__WORK INSTRUCTION__. Reproduce each of the following lines character for character, keeping all spacing, indentation, and punctuation unchanged.

__PROVIDED RECORDS__.
============

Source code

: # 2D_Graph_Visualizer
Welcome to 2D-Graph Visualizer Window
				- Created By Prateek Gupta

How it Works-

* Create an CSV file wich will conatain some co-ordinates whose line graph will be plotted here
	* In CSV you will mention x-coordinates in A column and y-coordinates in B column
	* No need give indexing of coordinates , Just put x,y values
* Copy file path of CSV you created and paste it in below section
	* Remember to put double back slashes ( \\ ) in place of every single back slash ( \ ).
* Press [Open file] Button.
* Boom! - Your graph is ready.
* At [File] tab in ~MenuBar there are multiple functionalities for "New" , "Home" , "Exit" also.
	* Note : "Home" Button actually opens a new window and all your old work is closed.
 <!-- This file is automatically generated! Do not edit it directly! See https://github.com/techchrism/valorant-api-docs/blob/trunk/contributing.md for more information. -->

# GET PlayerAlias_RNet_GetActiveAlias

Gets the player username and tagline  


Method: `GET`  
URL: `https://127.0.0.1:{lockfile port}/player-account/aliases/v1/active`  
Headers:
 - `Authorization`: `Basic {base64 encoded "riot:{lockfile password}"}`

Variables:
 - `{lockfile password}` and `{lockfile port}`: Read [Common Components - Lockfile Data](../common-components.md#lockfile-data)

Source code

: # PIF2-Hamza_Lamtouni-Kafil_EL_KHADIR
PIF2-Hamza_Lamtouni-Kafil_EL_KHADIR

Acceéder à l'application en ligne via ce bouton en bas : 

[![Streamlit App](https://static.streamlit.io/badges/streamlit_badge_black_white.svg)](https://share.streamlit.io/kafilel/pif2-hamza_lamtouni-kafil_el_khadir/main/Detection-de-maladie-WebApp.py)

============

__EXERCISE RESPONSE__.
Source code

: # 2D_Graph_Visualizer
Welcome to 2D-Graph Visualizer Window
				- Created By Prateek Gupta

How it Works-

* Create an CSV file wich will conatain some co-ordinates whose line graph will be plotted here
	* In CSV you will mention x-coordinates in A column and y-coordinates in B column
	* No need give indexing of coordinates , Just put x,y values
* Copy file path of CSV you created and paste it in below section
	* Remember to put double back slashes ( \\ ) in place of every single back slash ( \ ).
* Press [Open file] Button.
* Boom! - Your graph is ready.
* At [File] tab in ~MenuBar there are multiple functionalities for "New" , "Home" , "Exit" also.
	* Note : "Home" Button actually opens a new window and all your old work is closed.
 <!-- This file is automatically generated! Do not edit it directly! See https://github.com/techchrism/valorant-api-docs/blob/trunk/contributing.md for more information. -->

# GET PlayerAlias_RNet_GetActiveAlias

Gets the player username and tagline  


Method: `GET`  
URL: `https://127.0.0.1:{lockfile port}/player-account/aliases/v1/active`  
Headers:
 - `Authorization`: `Basic {base64 encoded "riot:{lockfile password}"}`

Variables:
 - `{lockfile password}` and `{lockfile port}`: Read [Common Components - Lockfile Data](../common-components.md#lockfile-data)

Source code

: # PIF2-Hamza_Lamtouni-Kafil_EL_KHADIR
PIF2-Hamza_Lamtouni-Kafil_EL_KHADIR

Acceéder à l'application en ligne via ce bouton en bas : 

[![Streamlit App](https://static.streamlit.io/badges/streamlit_badge_black_white.svg)](https://share.streamlit.io/kafilel/pif2-hamza_lamtouni-kafil_el_khadir/main/Detection-de-maladie-WebApp.py)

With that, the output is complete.